Figure 1: Formamidine Structure
Figure 2: Structure of dbf-dA
dbf-dA-CE Phosphoramidite (1)
Many years ago, in an effort to mimic the conditions of synthesis of long oligos or those produced on a large scale, we conducted experiments where oligonucleotides growing on CPG were subjected to long wait periods in the presence of a deprotection solution containing trichloroacetic acid (TCA). We duly detected depurination at dA sites but not at a very high level. However, when we used a deprotection solution containing dichloroacetic acid (DCA), we were unable to detect any depurination. It was clear that in routine oligonucleotide synthesis, even of long oligos, on a regular column-based synthesizer, depurination is not a very significant event.
A recent report5 has reminded us that depurination may not be significant in normal synthesis but it is still a problem in certain circumstances. Indeed, LeProust and collaborators have shown that depurination is the limiting factor in the ability to synthesize long oligos (up to 150mers) on Agilent's DNA microarray synthesis platform – even using DCA as the detritylating reagent. The authors note that the difference between a flow-through synthesis on the porous, 3-dimensional surface of CPG (where the support surface area is large and the reagent volume is small) and the synthesis on the flat, non-porous surface of a silicon wafer (where the surface area is low and surrounded by a high volume reagent chamber) is profound. In this case, it was shown that the detritylation conditions were not a significant factor in the level of depurination, which was a little unexpected. Depurination had to be controlled by adjusting the fluidics of the flow cell and by quenching the detritylation solution with oxidizer solution.

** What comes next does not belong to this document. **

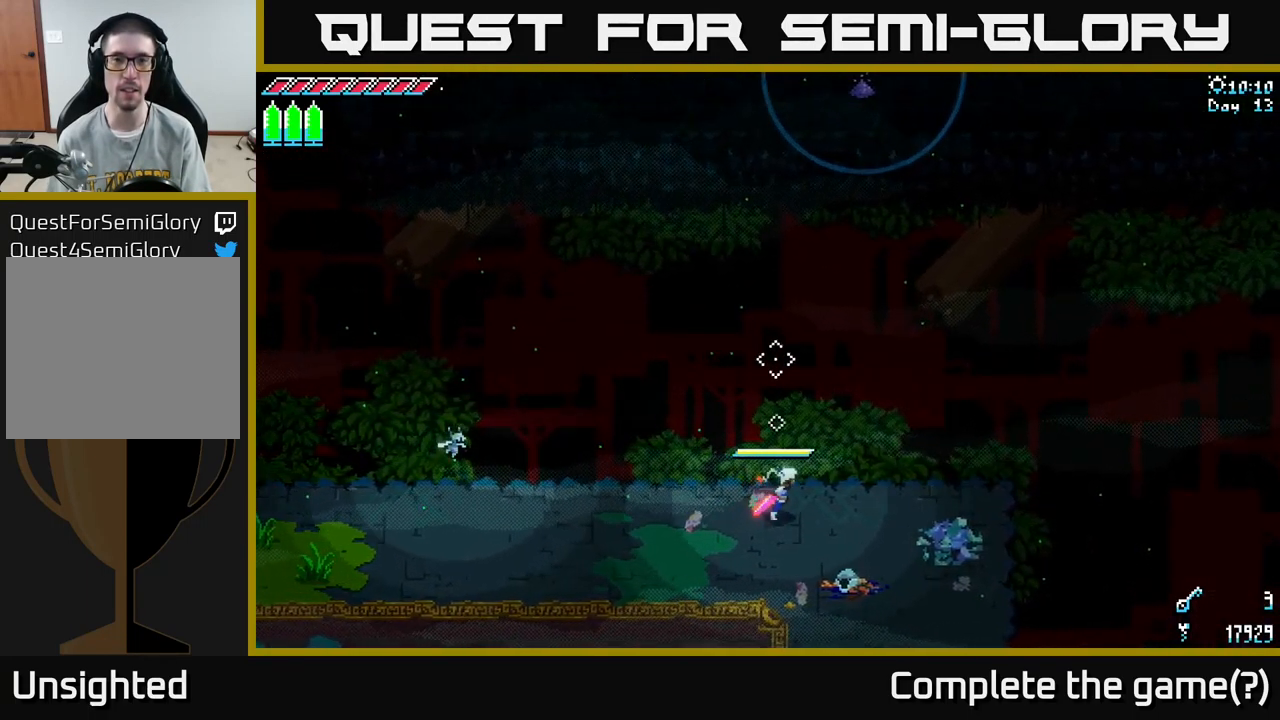
{"buttons": [], "left_stick": "center", "right_stick": "up", "events": [[150, "left_stick", "center"], [283, "SELECT", "down"], [500, "SELECT", "up"]]}
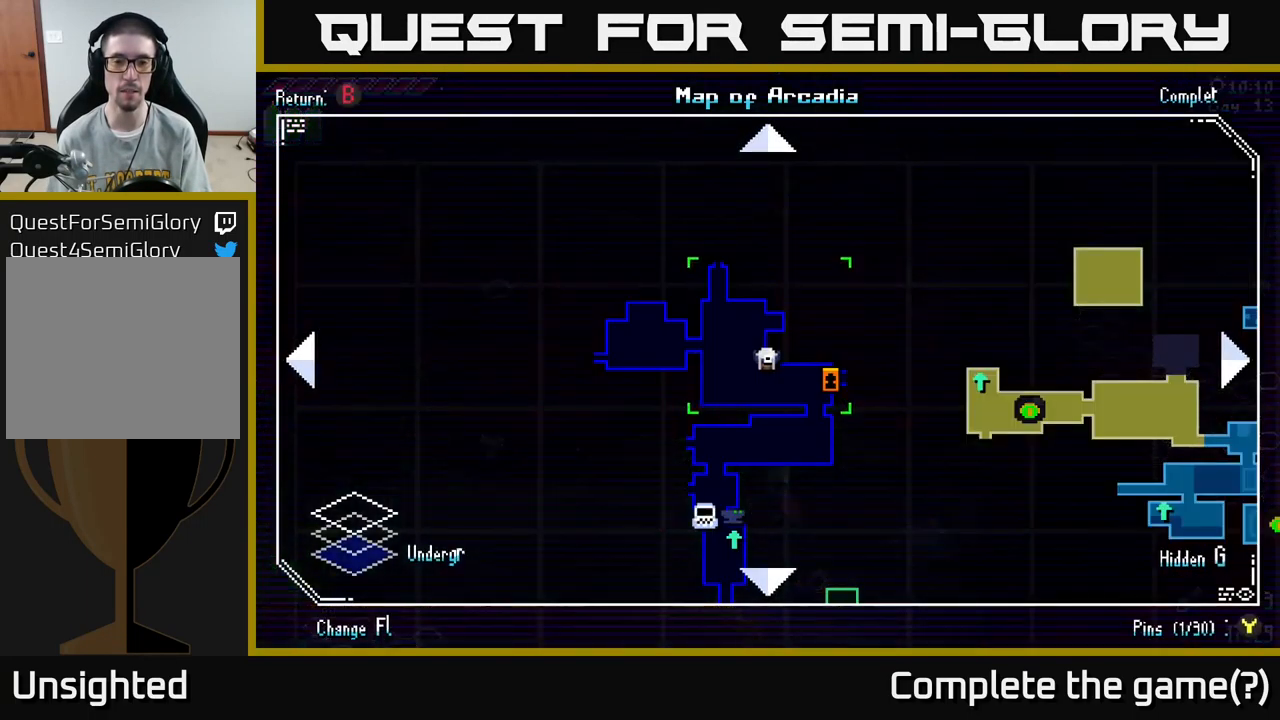
{"buttons": [], "left_stick": "center", "right_stick": "up", "events": []}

For researchers trying to determine if their source of depurination is reagent, fluidics or protocol-based, we are happy to turn the clock back more than two decades and offer a depurination-resistant dA monomer. Based on projected pricing, this is unlikely ever to replace the regular Bz-dA monomer but we hope that dibutylformamidine-protected dA (dbf-dA-CE Phosphoramidite) (1) will prove useful in this basic research. Dbf-dA is compatible with UltraFast deprotection and is deprotected by ammonium hydroxide at 55 °C overnight.
1. B.C. Froehler, and M.D. Matteucci, Nucleic Acids Res, 1983, 11, 8031-6.
2. L.J. McBride, R. Kierzek, S.L. Beaucage, and M.H. Caruthers, J. Amer. Chem. Soc., 1986, 108, 2040.
3. Z. Tocik, L. Arnold, and J. Smrt, Nucleic Acids Res., 1987, 18, 193.
4. H. Vu, et al., Tetrahedron Lett., 1990, 31, 7269-7272.
5. E.M. LeProust, et al., Nucleic Acids Res., 2010, In Press.
dbf-dA-CE Phosphoramidite has been discontinued.